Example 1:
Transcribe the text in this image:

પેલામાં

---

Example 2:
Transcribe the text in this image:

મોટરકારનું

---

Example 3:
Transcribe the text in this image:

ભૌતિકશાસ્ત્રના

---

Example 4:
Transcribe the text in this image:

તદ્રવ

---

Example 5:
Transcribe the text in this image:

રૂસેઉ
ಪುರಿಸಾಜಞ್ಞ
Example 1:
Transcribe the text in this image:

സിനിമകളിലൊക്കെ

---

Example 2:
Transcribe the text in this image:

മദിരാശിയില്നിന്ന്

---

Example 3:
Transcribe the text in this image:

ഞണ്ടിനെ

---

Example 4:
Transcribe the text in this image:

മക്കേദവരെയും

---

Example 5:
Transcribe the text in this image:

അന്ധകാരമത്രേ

▬▬▬

Rewrite all of the material above, putting "word" wherever "text" appears and keeping everything else the same.

Example 1:
Transcribe the word in this image:

પેલામાં

---

Example 2:
Transcribe the word in this image:

મોટરકારનું

---

Example 3:
Transcribe the word in this image:

ભૌતિકશાસ્ત્રના

---

Example 4:
Transcribe the word in this image:

તદ્રવ

---

Example 5:
Transcribe the word in this image:

રૂસેઉ
ಪುರಿಸಾಜಞ್ಞ
Example 1:
Transcribe the word in this image:

സിനിമകളിലൊക്കെ

---

Example 2:
Transcribe the word in this image:

മദിരാശിയില്നിന്ന്

---

Example 3:
Transcribe the word in this image:

ഞണ്ടിനെ

---

Example 4:
Transcribe the word in this image:

മക്കേദവരെയും

---

Example 5:
Transcribe the word in this image:

അന്ധകാരമത്രേ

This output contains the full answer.